*** Data for review Section Begins ***

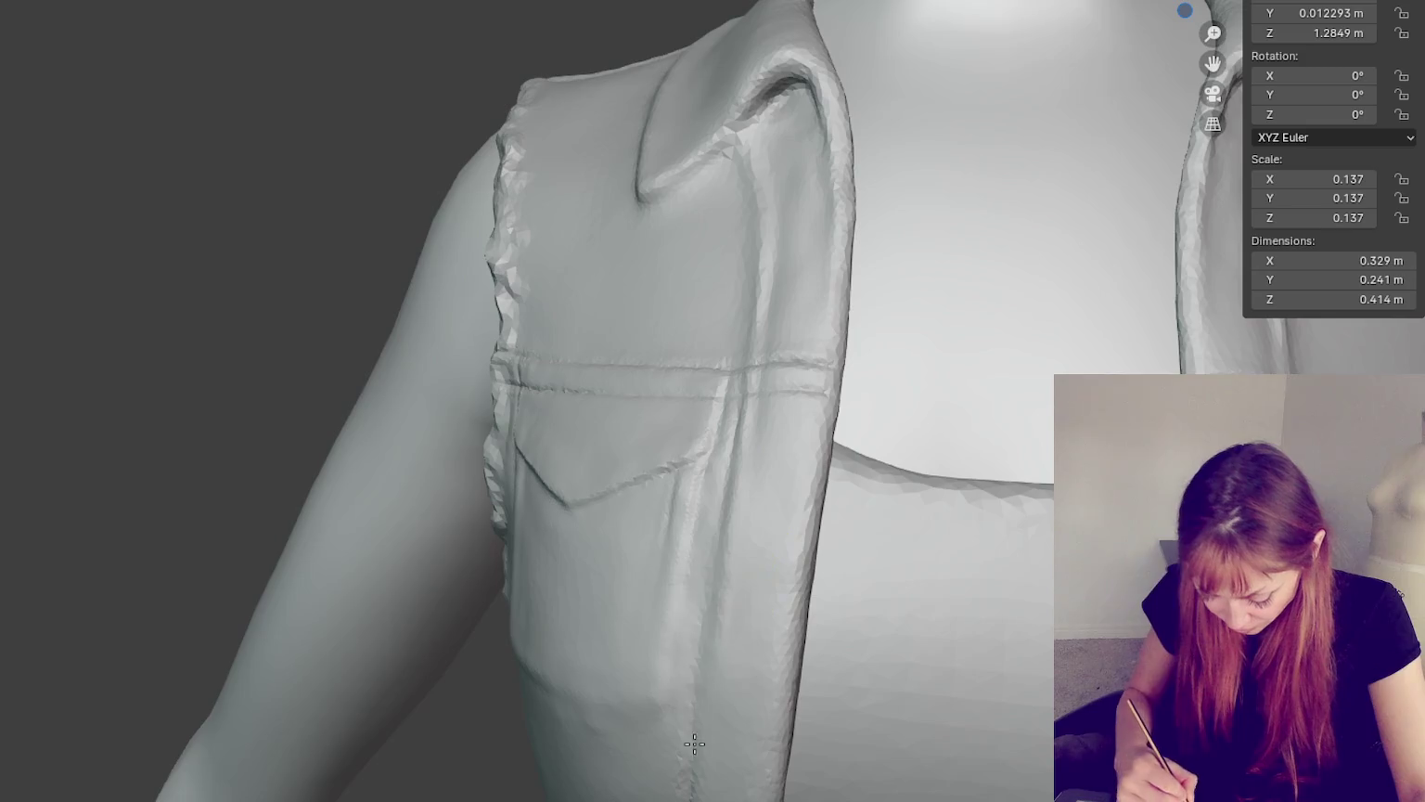
click(728, 588)
drag(729, 555, 747, 433)
mouse_move(698, 703)
middle_down()
mouse_move(834, 566)
mouse_move(753, 633)
mouse_move(780, 603)
mouse_move(493, 335)
mouse_move(598, 443)
mouse_move(636, 415)
middle_up()
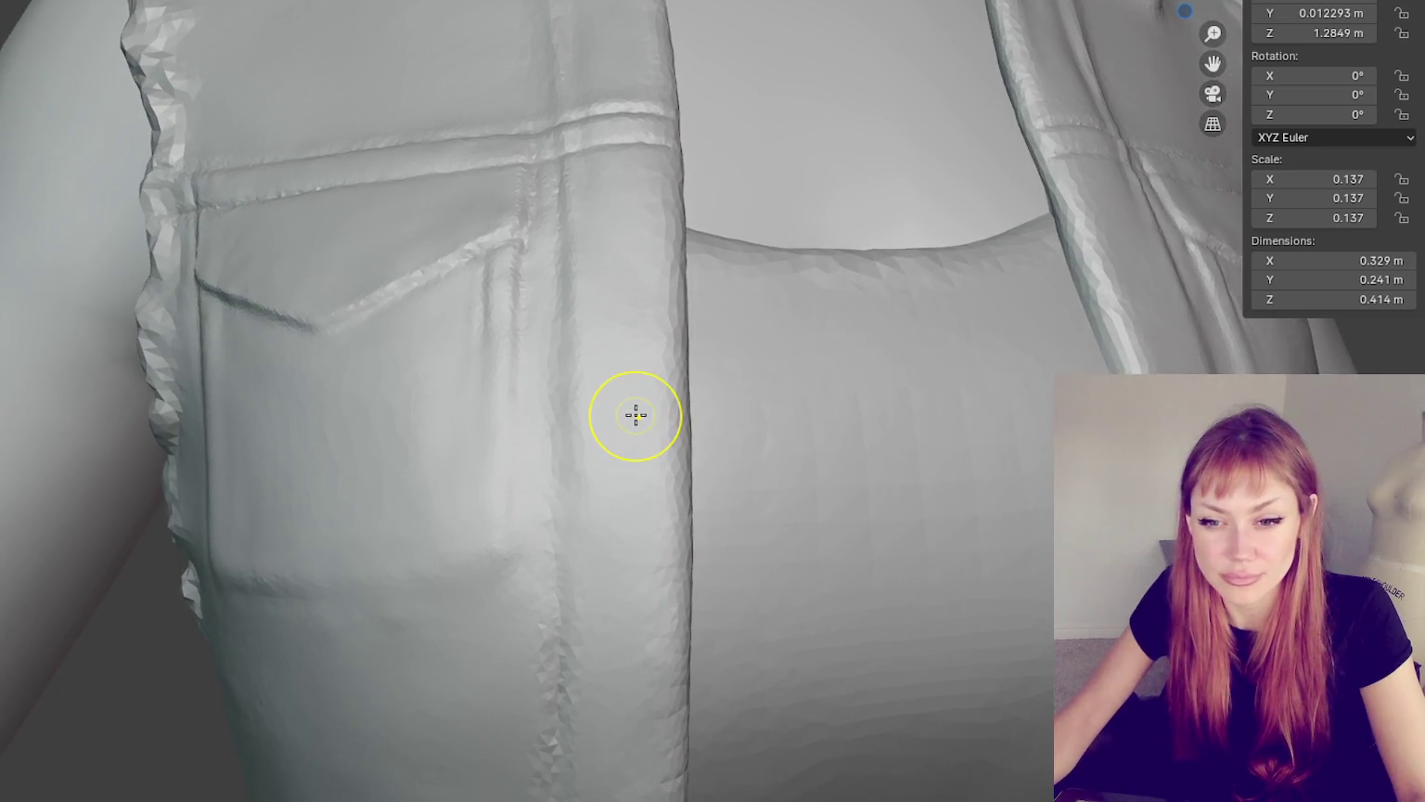
click(655, 355)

*** Data for review Section Ends ***

__What is expected__: Please give a word-for-word transcript of the lines from the one holding "mouse_move(493, 335)" through the final line of the entries, both ends kept, with no pictures.

__Reply to the task__:
mouse_move(493, 335)
mouse_move(598, 443)
mouse_move(636, 415)
middle_up()
click(655, 355)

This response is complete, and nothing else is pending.